EXERCISE INSTRUCTIONS:
The data must be returned in full, with no character altered.

DATA SECTION:
**********

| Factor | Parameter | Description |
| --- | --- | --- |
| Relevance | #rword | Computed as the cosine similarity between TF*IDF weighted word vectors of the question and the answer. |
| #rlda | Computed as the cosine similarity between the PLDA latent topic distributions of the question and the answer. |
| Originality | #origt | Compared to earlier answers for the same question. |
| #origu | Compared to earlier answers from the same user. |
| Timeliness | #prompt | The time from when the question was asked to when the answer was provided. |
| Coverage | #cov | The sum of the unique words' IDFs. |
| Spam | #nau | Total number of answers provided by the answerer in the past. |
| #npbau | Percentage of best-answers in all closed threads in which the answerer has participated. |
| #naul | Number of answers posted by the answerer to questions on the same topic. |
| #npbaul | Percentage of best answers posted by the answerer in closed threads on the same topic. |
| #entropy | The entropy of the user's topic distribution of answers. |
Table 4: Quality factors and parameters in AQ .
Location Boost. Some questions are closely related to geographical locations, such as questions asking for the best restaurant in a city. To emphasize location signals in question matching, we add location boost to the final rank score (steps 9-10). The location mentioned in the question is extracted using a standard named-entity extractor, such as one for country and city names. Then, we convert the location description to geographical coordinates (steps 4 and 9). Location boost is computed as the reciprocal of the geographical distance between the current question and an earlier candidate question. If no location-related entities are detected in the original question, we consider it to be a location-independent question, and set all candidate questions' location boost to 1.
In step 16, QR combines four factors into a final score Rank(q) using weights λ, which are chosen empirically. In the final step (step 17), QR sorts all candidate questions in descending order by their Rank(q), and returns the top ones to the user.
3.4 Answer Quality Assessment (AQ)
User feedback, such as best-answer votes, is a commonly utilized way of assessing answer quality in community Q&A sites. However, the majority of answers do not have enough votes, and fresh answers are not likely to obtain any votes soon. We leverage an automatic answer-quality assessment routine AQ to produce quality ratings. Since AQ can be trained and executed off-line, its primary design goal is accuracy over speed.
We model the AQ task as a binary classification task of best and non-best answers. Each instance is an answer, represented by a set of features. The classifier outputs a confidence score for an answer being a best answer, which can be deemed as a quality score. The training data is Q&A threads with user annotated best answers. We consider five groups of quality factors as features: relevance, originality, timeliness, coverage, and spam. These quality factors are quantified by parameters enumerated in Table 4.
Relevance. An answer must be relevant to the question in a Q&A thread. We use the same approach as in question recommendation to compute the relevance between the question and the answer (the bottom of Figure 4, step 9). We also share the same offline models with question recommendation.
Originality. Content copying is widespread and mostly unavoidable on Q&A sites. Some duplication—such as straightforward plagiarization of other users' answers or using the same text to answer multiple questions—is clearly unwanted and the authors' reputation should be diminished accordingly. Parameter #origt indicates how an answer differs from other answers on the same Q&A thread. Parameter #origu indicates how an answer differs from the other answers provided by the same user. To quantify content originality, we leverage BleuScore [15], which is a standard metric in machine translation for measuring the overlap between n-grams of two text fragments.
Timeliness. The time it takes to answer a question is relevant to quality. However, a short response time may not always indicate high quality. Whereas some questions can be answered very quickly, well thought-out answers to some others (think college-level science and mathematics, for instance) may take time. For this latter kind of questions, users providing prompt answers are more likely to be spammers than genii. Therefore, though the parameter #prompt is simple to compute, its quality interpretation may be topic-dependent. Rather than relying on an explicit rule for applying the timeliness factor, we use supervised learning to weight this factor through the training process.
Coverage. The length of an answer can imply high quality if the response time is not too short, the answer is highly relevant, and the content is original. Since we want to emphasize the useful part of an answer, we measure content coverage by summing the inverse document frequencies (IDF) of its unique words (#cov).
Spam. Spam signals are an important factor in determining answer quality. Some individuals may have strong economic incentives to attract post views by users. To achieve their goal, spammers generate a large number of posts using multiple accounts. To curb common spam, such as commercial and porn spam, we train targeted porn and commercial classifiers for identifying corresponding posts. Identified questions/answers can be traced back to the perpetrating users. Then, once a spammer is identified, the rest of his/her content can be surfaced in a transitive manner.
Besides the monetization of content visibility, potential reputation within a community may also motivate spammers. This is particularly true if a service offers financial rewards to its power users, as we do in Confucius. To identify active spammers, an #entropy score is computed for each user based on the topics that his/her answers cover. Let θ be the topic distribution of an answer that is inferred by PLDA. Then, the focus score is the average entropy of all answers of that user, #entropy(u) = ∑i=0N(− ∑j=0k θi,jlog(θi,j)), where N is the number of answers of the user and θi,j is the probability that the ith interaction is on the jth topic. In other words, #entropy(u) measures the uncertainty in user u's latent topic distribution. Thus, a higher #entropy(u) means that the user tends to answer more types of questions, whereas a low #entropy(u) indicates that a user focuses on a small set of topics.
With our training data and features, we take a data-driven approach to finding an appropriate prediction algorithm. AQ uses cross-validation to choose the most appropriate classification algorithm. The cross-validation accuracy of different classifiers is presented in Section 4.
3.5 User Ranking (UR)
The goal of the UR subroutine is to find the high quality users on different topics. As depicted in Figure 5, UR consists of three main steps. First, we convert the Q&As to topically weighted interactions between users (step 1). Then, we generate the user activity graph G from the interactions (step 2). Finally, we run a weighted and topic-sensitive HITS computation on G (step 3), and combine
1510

**********

EXPECTED OUTPUT:
| Factor | Parameter | Description |
| --- | --- | --- |
| Relevance | #rword | Computed as the cosine similarity between TF*IDF weighted word vectors of the question and the answer. |
| #rlda | Computed as the cosine similarity between the PLDA latent topic distributions of the question and the answer. |
| Originality | #origt | Compared to earlier answers for the same question. |
| #origu | Compared to earlier answers from the same user. |
| Timeliness | #prompt | The time from when the question was asked to when the answer was provided. |
| Coverage | #cov | The sum of the unique words' IDFs. |
| Spam | #nau | Total number of answers provided by the answerer in the past. |
| #npbau | Percentage of best-answers in all closed threads in which the answerer has participated. |
| #naul | Number of answers posted by the answerer to questions on the same topic. |
| #npbaul | Percentage of best answers posted by the answerer in closed threads on the same topic. |
| #entropy | The entropy of the user's topic distribution of answers. |
Table 4: Quality factors and parameters in AQ .
Location Boost. Some questions are closely related to geographical locations, such as questions asking for the best restaurant in a city. To emphasize location signals in question matching, we add location boost to the final rank score (steps 9-10). The location mentioned in the question is extracted using a standard named-entity extractor, such as one for country and city names. Then, we convert the location description to geographical coordinates (steps 4 and 9). Location boost is computed as the reciprocal of the geographical distance between the current question and an earlier candidate question. If no location-related entities are detected in the original question, we consider it to be a location-independent question, and set all candidate questions' location boost to 1.
In step 16, QR combines four factors into a final score Rank(q) using weights λ, which are chosen empirically. In the final step (step 17), QR sorts all candidate questions in descending order by their Rank(q), and returns the top ones to the user.
3.4 Answer Quality Assessment (AQ)
User feedback, such as best-answer votes, is a commonly utilized way of assessing answer quality in community Q&A sites. However, the majority of answers do not have enough votes, and fresh answers are not likely to obtain any votes soon. We leverage an automatic answer-quality assessment routine AQ to produce quality ratings. Since AQ can be trained and executed off-line, its primary design goal is accuracy over speed.
We model the AQ task as a binary classification task of best and non-best answers. Each instance is an answer, represented by a set of features. The classifier outputs a confidence score for an answer being a best answer, which can be deemed as a quality score. The training data is Q&A threads with user annotated best answers. We consider five groups of quality factors as features: relevance, originality, timeliness, coverage, and spam. These quality factors are quantified by parameters enumerated in Table 4.
Relevance. An answer must be relevant to the question in a Q&A thread. We use the same approach as in question recommendation to compute the relevance between the question and the answer (the bottom of Figure 4, step 9). We also share the same offline models with question recommendation.
Originality. Content copying is widespread and mostly unavoidable on Q&A sites. Some duplication—such as straightforward plagiarization of other users' answers or using the same text to answer multiple questions—is clearly unwanted and the authors' reputation should be diminished accordingly. Parameter #origt indicates how an answer differs from other answers on the same Q&A thread. Parameter #origu indicates how an answer differs from the other answers provided by the same user. To quantify content originality, we leverage BleuScore [15], which is a standard metric in machine translation for measuring the overlap between n-grams of two text fragments.
Timeliness. The time it takes to answer a question is relevant to quality. However, a short response time may not always indicate high quality. Whereas some questions can be answered very quickly, well thought-out answers to some others (think college-level science and mathematics, for instance) may take time. For this latter kind of questions, users providing prompt answers are more likely to be spammers than genii. Therefore, though the parameter #prompt is simple to compute, its quality interpretation may be topic-dependent. Rather than relying on an explicit rule for applying the timeliness factor, we use supervised learning to weight this factor through the training process.
Coverage. The length of an answer can imply high quality if the response time is not too short, the answer is highly relevant, and the content is original. Since we want to emphasize the useful part of an answer, we measure content coverage by summing the inverse document frequencies (IDF) of its unique words (#cov).
Spam. Spam signals are an important factor in determining answer quality. Some individuals may have strong economic incentives to attract post views by users. To achieve their goal, spammers generate a large number of posts using multiple accounts. To curb common spam, such as commercial and porn spam, we train targeted porn and commercial classifiers for identifying corresponding posts. Identified questions/answers can be traced back to the perpetrating users. Then, once a spammer is identified, the rest of his/her content can be surfaced in a transitive manner.
Besides the monetization of content visibility, potential reputation within a community may also motivate spammers. This is particularly true if a service offers financial rewards to its power users, as we do in Confucius. To identify active spammers, an #entropy score is computed for each user based on the topics that his/her answers cover. Let θ be the topic distribution of an answer that is inferred by PLDA. Then, the focus score is the average entropy of all answers of that user, #entropy(u) = ∑i=0N(− ∑j=0k θi,jlog(θi,j)), where N is the number of answers of the user and θi,j is the probability that the ith interaction is on the jth topic. In other words, #entropy(u) measures the uncertainty in user u's latent topic distribution. Thus, a higher #entropy(u) means that the user tends to answer more types of questions, whereas a low #entropy(u) indicates that a user focuses on a small set of topics.
With our training data and features, we take a data-driven approach to finding an appropriate prediction algorithm. AQ uses cross-validation to choose the most appropriate classification algorithm. The cross-validation accuracy of different classifiers is presented in Section 4.
3.5 User Ranking (UR)
The goal of the UR subroutine is to find the high quality users on different topics. As depicted in Figure 5, UR consists of three main steps. First, we convert the Q&As to topically weighted interactions between users (step 1). Then, we generate the user activity graph G from the interactions (step 2). Finally, we run a weighted and topic-sensitive HITS computation on G (step 3), and combine
1510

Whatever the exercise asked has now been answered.